• Input:
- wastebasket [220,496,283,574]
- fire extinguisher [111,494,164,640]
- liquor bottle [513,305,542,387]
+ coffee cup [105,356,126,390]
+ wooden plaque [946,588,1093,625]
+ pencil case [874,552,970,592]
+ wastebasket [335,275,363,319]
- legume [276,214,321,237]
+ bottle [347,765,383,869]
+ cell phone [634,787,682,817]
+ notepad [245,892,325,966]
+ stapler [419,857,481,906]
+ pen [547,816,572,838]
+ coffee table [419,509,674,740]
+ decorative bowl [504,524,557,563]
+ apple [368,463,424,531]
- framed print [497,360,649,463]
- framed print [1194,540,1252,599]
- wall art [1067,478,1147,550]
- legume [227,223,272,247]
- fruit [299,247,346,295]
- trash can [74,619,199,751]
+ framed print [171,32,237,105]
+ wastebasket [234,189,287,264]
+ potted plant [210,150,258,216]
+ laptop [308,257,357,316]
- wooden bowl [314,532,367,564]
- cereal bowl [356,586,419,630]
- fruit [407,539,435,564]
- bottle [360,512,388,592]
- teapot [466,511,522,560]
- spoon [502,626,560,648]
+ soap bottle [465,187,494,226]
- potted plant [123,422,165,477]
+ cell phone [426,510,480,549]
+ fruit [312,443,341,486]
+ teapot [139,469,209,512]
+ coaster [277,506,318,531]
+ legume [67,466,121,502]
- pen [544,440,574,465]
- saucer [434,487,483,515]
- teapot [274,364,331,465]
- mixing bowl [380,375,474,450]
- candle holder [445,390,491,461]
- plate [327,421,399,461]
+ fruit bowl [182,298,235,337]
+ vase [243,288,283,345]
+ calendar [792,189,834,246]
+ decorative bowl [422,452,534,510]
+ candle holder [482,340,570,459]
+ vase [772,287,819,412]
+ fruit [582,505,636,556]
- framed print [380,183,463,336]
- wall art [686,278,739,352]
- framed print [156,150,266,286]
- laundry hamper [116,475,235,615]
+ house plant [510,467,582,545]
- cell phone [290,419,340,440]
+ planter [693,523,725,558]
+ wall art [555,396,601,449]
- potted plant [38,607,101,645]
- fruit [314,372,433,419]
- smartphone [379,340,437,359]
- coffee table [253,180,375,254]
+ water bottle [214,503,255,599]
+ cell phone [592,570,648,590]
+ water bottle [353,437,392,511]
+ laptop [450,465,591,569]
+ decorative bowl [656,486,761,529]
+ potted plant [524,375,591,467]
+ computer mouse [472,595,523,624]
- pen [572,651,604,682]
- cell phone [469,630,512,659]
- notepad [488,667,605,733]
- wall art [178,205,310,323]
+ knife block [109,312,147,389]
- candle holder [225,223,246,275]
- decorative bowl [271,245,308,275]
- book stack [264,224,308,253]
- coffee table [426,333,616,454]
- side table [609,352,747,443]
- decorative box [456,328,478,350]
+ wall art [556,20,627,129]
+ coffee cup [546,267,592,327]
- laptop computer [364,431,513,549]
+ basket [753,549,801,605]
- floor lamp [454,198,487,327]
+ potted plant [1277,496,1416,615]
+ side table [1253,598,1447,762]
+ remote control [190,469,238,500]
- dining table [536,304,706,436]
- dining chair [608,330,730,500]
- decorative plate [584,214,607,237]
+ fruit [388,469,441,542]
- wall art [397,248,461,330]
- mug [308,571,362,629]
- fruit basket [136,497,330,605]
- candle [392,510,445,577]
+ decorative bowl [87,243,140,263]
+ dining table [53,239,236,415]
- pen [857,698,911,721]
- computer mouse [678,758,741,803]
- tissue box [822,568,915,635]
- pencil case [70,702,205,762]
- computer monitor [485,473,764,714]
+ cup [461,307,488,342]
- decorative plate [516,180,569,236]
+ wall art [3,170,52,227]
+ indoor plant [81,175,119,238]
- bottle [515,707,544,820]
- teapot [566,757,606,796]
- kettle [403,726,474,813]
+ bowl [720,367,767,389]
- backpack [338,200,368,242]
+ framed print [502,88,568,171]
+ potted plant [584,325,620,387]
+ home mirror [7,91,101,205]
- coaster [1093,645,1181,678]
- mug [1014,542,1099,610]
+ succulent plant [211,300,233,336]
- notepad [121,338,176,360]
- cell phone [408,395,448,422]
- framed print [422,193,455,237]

• What is required:
All of the records above are to be returned exactly as they stand.

• Written response:
- wastebasket [220,496,283,574]
- fire extinguisher [111,494,164,640]
- liquor bottle [513,305,542,387]
+ coffee cup [105,356,126,390]
+ wooden plaque [946,588,1093,625]
+ pencil case [874,552,970,592]
+ wastebasket [335,275,363,319]
- legume [276,214,321,237]
+ bottle [347,765,383,869]
+ cell phone [634,787,682,817]
+ notepad [245,892,325,966]
+ stapler [419,857,481,906]
+ pen [547,816,572,838]
+ coffee table [419,509,674,740]
+ decorative bowl [504,524,557,563]
+ apple [368,463,424,531]
- framed print [497,360,649,463]
- framed print [1194,540,1252,599]
- wall art [1067,478,1147,550]
- legume [227,223,272,247]
- fruit [299,247,346,295]
- trash can [74,619,199,751]
+ framed print [171,32,237,105]
+ wastebasket [234,189,287,264]
+ potted plant [210,150,258,216]
+ laptop [308,257,357,316]
- wooden bowl [314,532,367,564]
- cereal bowl [356,586,419,630]
- fruit [407,539,435,564]
- bottle [360,512,388,592]
- teapot [466,511,522,560]
- spoon [502,626,560,648]
+ soap bottle [465,187,494,226]
- potted plant [123,422,165,477]
+ cell phone [426,510,480,549]
+ fruit [312,443,341,486]
+ teapot [139,469,209,512]
+ coaster [277,506,318,531]
+ legume [67,466,121,502]
- pen [544,440,574,465]
- saucer [434,487,483,515]
- teapot [274,364,331,465]
- mixing bowl [380,375,474,450]
- candle holder [445,390,491,461]
- plate [327,421,399,461]
+ fruit bowl [182,298,235,337]
+ vase [243,288,283,345]
+ calendar [792,189,834,246]
+ decorative bowl [422,452,534,510]
+ candle holder [482,340,570,459]
+ vase [772,287,819,412]
+ fruit [582,505,636,556]
- framed print [380,183,463,336]
- wall art [686,278,739,352]
- framed print [156,150,266,286]
- laundry hamper [116,475,235,615]
+ house plant [510,467,582,545]
- cell phone [290,419,340,440]
+ planter [693,523,725,558]
+ wall art [555,396,601,449]
- potted plant [38,607,101,645]
- fruit [314,372,433,419]
- smartphone [379,340,437,359]
- coffee table [253,180,375,254]
+ water bottle [214,503,255,599]
+ cell phone [592,570,648,590]
+ water bottle [353,437,392,511]
+ laptop [450,465,591,569]
+ decorative bowl [656,486,761,529]
+ potted plant [524,375,591,467]
+ computer mouse [472,595,523,624]
- pen [572,651,604,682]
- cell phone [469,630,512,659]
- notepad [488,667,605,733]
- wall art [178,205,310,323]
+ knife block [109,312,147,389]
- candle holder [225,223,246,275]
- decorative bowl [271,245,308,275]
- book stack [264,224,308,253]
- coffee table [426,333,616,454]
- side table [609,352,747,443]
- decorative box [456,328,478,350]
+ wall art [556,20,627,129]
+ coffee cup [546,267,592,327]
- laptop computer [364,431,513,549]
+ basket [753,549,801,605]
- floor lamp [454,198,487,327]
+ potted plant [1277,496,1416,615]
+ side table [1253,598,1447,762]
+ remote control [190,469,238,500]
- dining table [536,304,706,436]
- dining chair [608,330,730,500]
- decorative plate [584,214,607,237]
+ fruit [388,469,441,542]
- wall art [397,248,461,330]
- mug [308,571,362,629]
- fruit basket [136,497,330,605]
- candle [392,510,445,577]
+ decorative bowl [87,243,140,263]
+ dining table [53,239,236,415]
- pen [857,698,911,721]
- computer mouse [678,758,741,803]
- tissue box [822,568,915,635]
- pencil case [70,702,205,762]
- computer monitor [485,473,764,714]
+ cup [461,307,488,342]
- decorative plate [516,180,569,236]
+ wall art [3,170,52,227]
+ indoor plant [81,175,119,238]
- bottle [515,707,544,820]
- teapot [566,757,606,796]
- kettle [403,726,474,813]
+ bowl [720,367,767,389]
- backpack [338,200,368,242]
+ framed print [502,88,568,171]
+ potted plant [584,325,620,387]
+ home mirror [7,91,101,205]
- coaster [1093,645,1181,678]
- mug [1014,542,1099,610]
+ succulent plant [211,300,233,336]
- notepad [121,338,176,360]
- cell phone [408,395,448,422]
- framed print [422,193,455,237]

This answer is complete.